EXCERPT TO READ:
Is there any way to place 2 entry orders, one long and one short, simultaneously, in NT so that one could catch a run in the following direction?

what will you do with the trade thats losing you money; keep that running..so you bank your profit and you have an equally sized loss to deal with?

That will likely depend on your broker, but to get around it, you could have one trade as the cash price, and the other as the future but you might want to think about the answer to the first.
 
Actually, the idea is to place both orders (one long and one short) with stop losses of course. So even if the price begins in one direction, then turns to stop me out, what I am hoping to capture is the strong run in the returning direction with the other order. I'm referring to placing this trade at the open of the market, where one can expect a decent run in one direction or another.
Please help me to figure out the flaws with this.
 
Actually, the idea is to place both orders (one long and one short) with stop losses of course. So even if the price begins in one direction, then turns to stop me out, what I am hoping to capture is the strong run in the returning direction with the other order. I'm referring to placing this trade at the open of the market, where one can expect a decent run in one direction or another.
Please help me to figure out the flaws with this.

have a read of this thread for the flaws
http://www.trade2win.com/boards/discretionary-trading/172660-can-you-long-short-same-time.html

simply, if you are able to judge the direction in the first place, then be in that direction only. You will save yourself the cost of being in two positions whilst at the same time not being in anything really
 
But that's just the thing with the market open - who knows which direction it's going to shoot in! But it inevitably does shoot in one direction, sometimes after a short bounce the other way. So I'm just trying to capitalize on this almost certain movement/spurt.

DATA EXTRACTS:
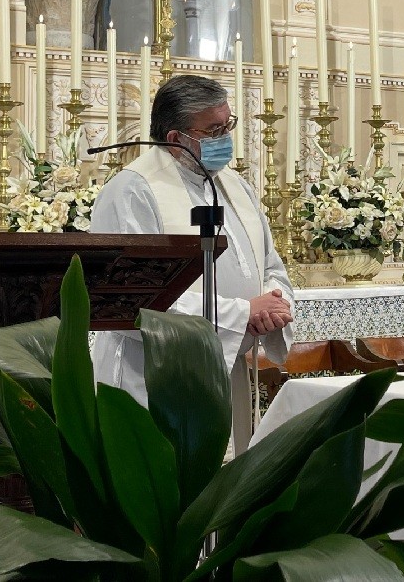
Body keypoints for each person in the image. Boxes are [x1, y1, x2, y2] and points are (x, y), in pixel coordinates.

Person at [91, 75, 293, 448]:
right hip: (153, 379)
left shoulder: (236, 185)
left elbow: (271, 266)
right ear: (175, 138)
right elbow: (130, 298)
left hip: (225, 368)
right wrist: (241, 313)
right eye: (215, 130)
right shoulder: (132, 191)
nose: (226, 139)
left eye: (228, 125)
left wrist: (273, 304)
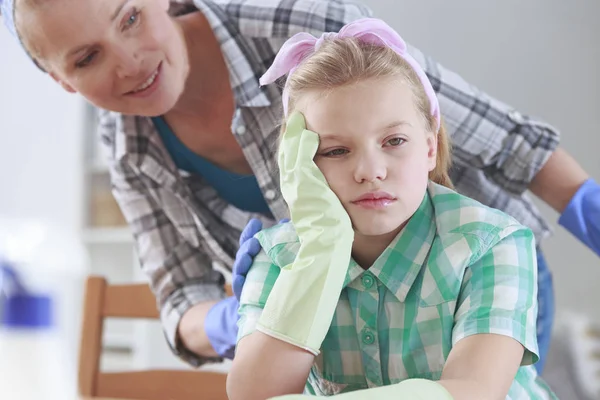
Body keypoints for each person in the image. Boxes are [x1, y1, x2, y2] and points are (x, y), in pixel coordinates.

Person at [1, 0, 597, 373]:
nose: (129, 61)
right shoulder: (129, 153)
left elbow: (509, 143)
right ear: (62, 81)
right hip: (334, 325)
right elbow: (181, 302)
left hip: (464, 285)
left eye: (129, 16)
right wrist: (241, 319)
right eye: (86, 58)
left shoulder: (293, 27)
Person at [227, 18, 557, 400]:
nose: (370, 171)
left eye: (394, 140)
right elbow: (253, 395)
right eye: (336, 150)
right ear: (299, 163)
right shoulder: (278, 257)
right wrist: (320, 252)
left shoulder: (491, 244)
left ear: (430, 147)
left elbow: (472, 391)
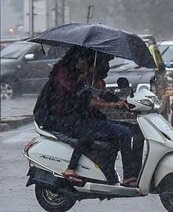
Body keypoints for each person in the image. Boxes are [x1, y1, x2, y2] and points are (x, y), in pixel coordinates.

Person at [33, 46, 141, 187]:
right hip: (58, 119)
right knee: (122, 133)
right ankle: (72, 168)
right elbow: (84, 97)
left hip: (73, 117)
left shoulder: (76, 75)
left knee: (130, 130)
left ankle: (107, 171)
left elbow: (96, 91)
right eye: (85, 60)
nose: (86, 63)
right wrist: (111, 104)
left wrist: (118, 100)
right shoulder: (64, 76)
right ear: (77, 60)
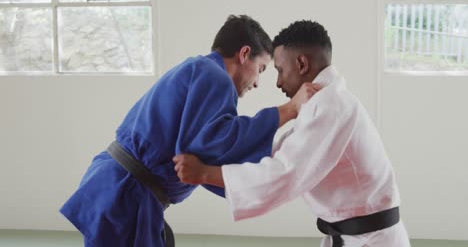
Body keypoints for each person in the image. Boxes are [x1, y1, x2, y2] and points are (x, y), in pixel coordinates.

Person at [60, 15, 319, 247]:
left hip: (118, 187)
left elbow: (200, 146)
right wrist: (287, 111)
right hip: (126, 194)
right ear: (244, 54)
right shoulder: (214, 77)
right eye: (261, 69)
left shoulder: (198, 68)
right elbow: (212, 141)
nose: (257, 82)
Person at [173, 20, 411, 247]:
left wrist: (205, 173)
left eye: (279, 70)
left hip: (370, 240)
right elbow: (279, 152)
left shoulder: (331, 105)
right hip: (356, 236)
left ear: (301, 64)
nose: (277, 82)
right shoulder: (324, 102)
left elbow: (284, 173)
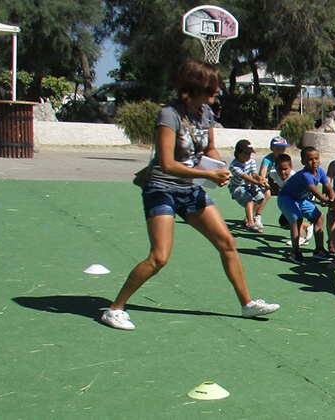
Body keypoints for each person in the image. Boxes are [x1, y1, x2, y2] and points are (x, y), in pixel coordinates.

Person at [100, 60, 279, 331]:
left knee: (227, 243)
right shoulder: (169, 115)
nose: (216, 92)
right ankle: (115, 309)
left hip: (190, 189)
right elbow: (167, 164)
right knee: (159, 257)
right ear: (193, 87)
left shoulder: (205, 112)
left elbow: (210, 149)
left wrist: (218, 168)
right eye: (210, 88)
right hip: (162, 189)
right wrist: (208, 176)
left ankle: (247, 304)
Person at [277, 146, 335, 264]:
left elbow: (328, 187)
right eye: (309, 159)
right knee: (297, 219)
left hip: (301, 199)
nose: (314, 162)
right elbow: (316, 192)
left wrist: (333, 200)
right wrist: (327, 201)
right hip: (286, 198)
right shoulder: (305, 175)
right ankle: (295, 251)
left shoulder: (320, 172)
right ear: (303, 162)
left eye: (316, 158)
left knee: (319, 217)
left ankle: (319, 250)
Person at [268, 154, 311, 246]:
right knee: (284, 223)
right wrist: (273, 187)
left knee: (295, 218)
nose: (283, 172)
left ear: (291, 167)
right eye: (280, 169)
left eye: (285, 169)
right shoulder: (273, 173)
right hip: (286, 200)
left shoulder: (295, 177)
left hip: (298, 199)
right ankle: (308, 226)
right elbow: (270, 177)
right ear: (275, 168)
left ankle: (300, 238)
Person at [228, 140, 268, 233]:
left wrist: (260, 178)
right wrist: (258, 183)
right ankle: (251, 224)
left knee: (260, 198)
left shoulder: (251, 160)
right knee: (249, 200)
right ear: (238, 153)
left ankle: (246, 220)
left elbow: (254, 173)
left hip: (249, 185)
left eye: (250, 153)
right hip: (237, 187)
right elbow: (245, 177)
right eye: (246, 153)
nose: (249, 156)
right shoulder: (234, 166)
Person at [258, 136, 288, 229]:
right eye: (277, 148)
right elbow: (263, 170)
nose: (280, 150)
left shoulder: (284, 159)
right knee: (267, 193)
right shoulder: (267, 159)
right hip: (265, 182)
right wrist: (263, 179)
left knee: (288, 195)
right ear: (272, 148)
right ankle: (257, 216)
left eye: (282, 148)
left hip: (277, 184)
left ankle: (286, 218)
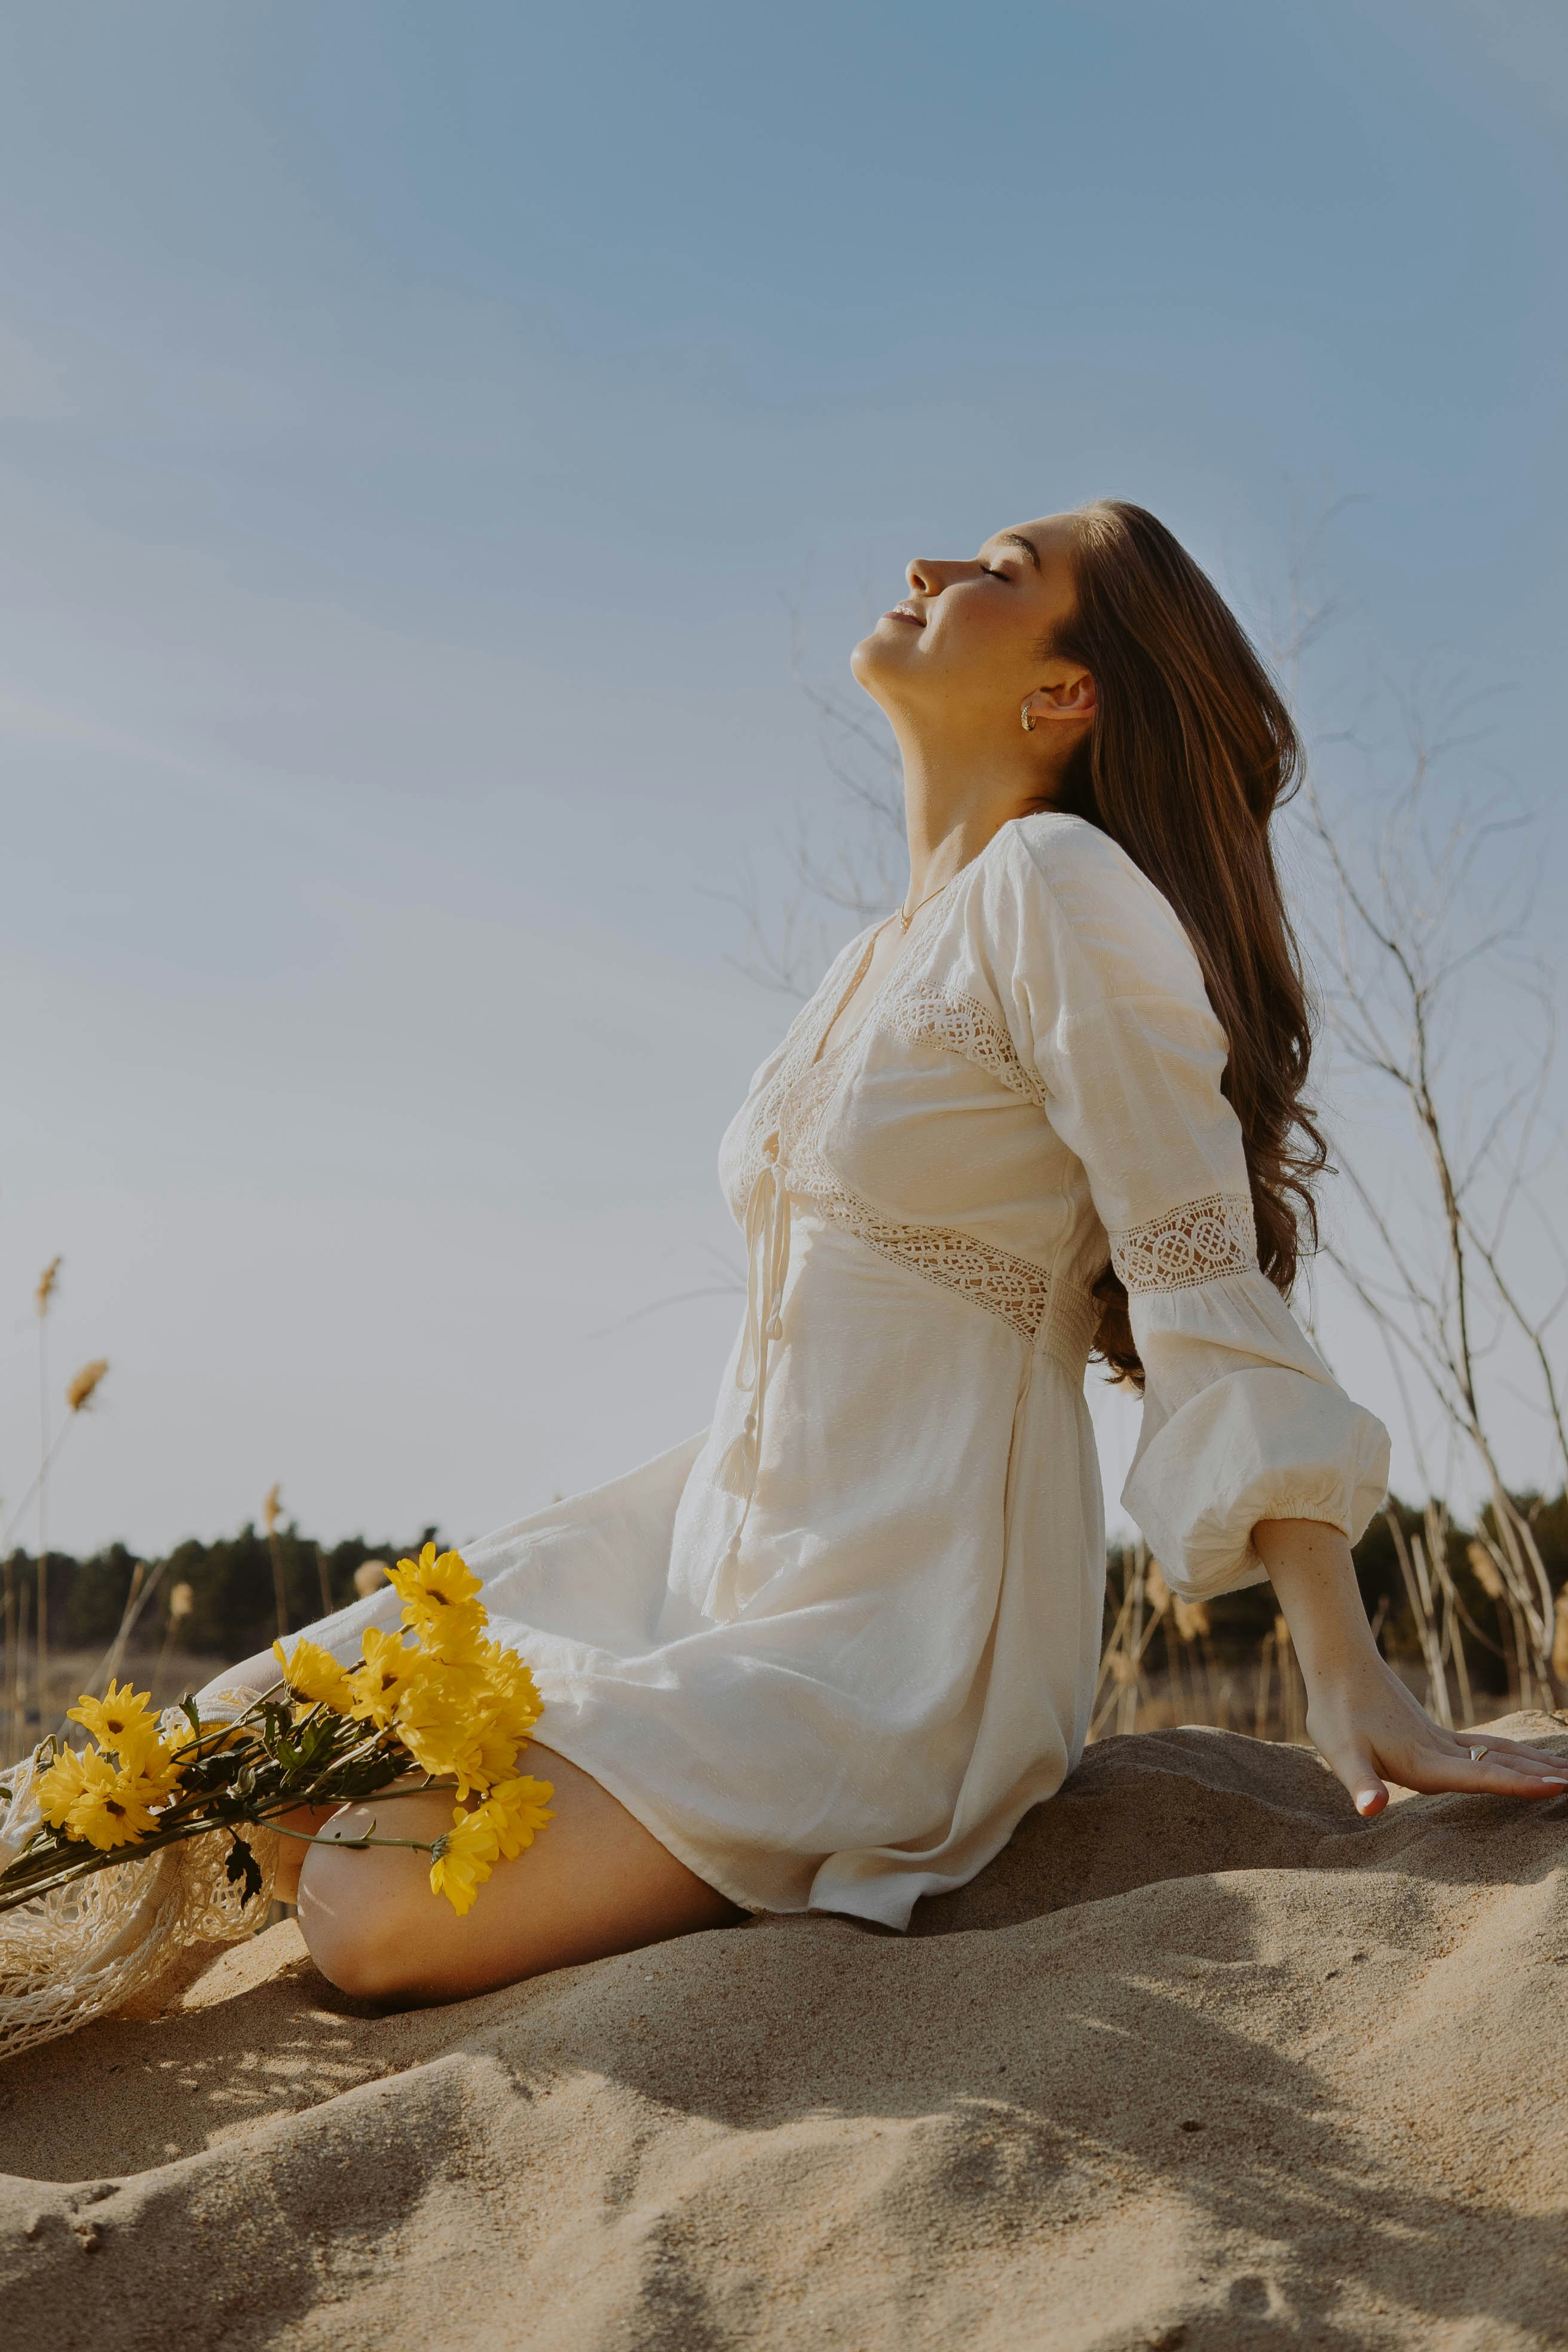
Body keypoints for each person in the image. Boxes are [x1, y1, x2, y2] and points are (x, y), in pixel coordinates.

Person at [217, 501, 1567, 2006]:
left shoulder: (1060, 887)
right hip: (705, 1559)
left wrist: (1344, 1663)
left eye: (1002, 572)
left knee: (367, 1906)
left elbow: (1198, 1269)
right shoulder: (870, 957)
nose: (925, 568)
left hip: (892, 1638)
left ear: (1065, 693)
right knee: (242, 1758)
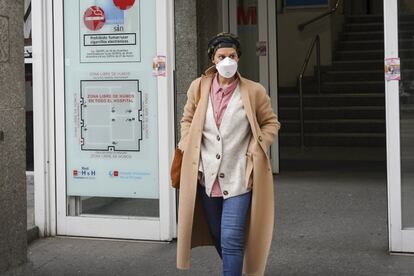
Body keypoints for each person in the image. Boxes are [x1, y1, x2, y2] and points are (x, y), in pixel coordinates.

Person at [176, 32, 280, 276]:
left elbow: (271, 123)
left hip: (239, 176)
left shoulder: (253, 91)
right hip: (206, 176)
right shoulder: (198, 87)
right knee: (217, 233)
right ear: (213, 59)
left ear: (238, 58)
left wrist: (258, 146)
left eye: (232, 56)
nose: (227, 61)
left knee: (231, 238)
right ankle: (237, 268)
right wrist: (186, 142)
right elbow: (188, 118)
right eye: (222, 56)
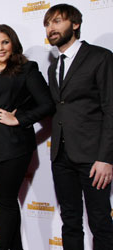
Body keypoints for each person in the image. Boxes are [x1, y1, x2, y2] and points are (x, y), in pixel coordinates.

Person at [0, 24, 54, 250]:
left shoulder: (26, 70)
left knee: (7, 202)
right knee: (6, 202)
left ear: (13, 43)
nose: (0, 48)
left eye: (5, 42)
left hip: (14, 146)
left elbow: (47, 104)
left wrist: (19, 119)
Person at [43, 3, 113, 250]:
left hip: (93, 159)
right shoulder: (53, 67)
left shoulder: (100, 57)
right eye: (48, 23)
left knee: (101, 222)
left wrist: (106, 158)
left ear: (75, 24)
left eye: (58, 21)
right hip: (61, 157)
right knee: (70, 221)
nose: (51, 28)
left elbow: (110, 109)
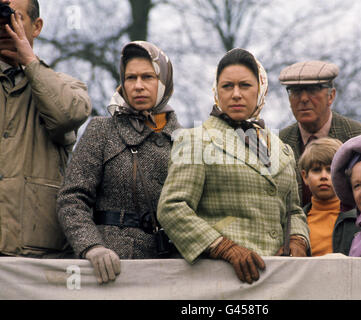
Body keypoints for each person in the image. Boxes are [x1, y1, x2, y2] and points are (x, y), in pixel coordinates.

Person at [157, 48, 310, 285]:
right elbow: (172, 208)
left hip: (279, 279)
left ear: (260, 89)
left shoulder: (282, 149)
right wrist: (223, 247)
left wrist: (298, 240)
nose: (236, 94)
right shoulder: (195, 140)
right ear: (216, 91)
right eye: (227, 86)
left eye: (245, 85)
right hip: (218, 279)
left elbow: (294, 210)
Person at [57, 41, 181, 284]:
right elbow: (71, 198)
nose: (138, 86)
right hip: (106, 268)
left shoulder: (184, 140)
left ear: (164, 82)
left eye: (148, 77)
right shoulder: (101, 130)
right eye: (130, 77)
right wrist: (92, 247)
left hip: (168, 269)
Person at [0, 0, 91, 257]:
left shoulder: (65, 86)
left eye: (14, 17)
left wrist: (29, 60)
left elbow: (67, 114)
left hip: (37, 252)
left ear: (37, 26)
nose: (5, 25)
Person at [278, 60, 361, 207]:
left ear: (331, 96)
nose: (304, 99)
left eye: (313, 90)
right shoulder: (276, 144)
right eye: (296, 91)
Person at [299, 137, 359, 256]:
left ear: (343, 175)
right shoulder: (297, 221)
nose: (324, 176)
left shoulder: (359, 219)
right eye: (316, 170)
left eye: (330, 170)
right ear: (305, 176)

WHAT TO WORK ON: According to the forum thread on placing long and short orders at once, why does one reply recommend taking a position in only one direction? Answer in one to three sentences. The lines were taken from a separate source.

ANSWER SECTION: If a trader can judge the direction in the first place, they should be in that direction only. That saves the cost of holding two positions while not really being in anything.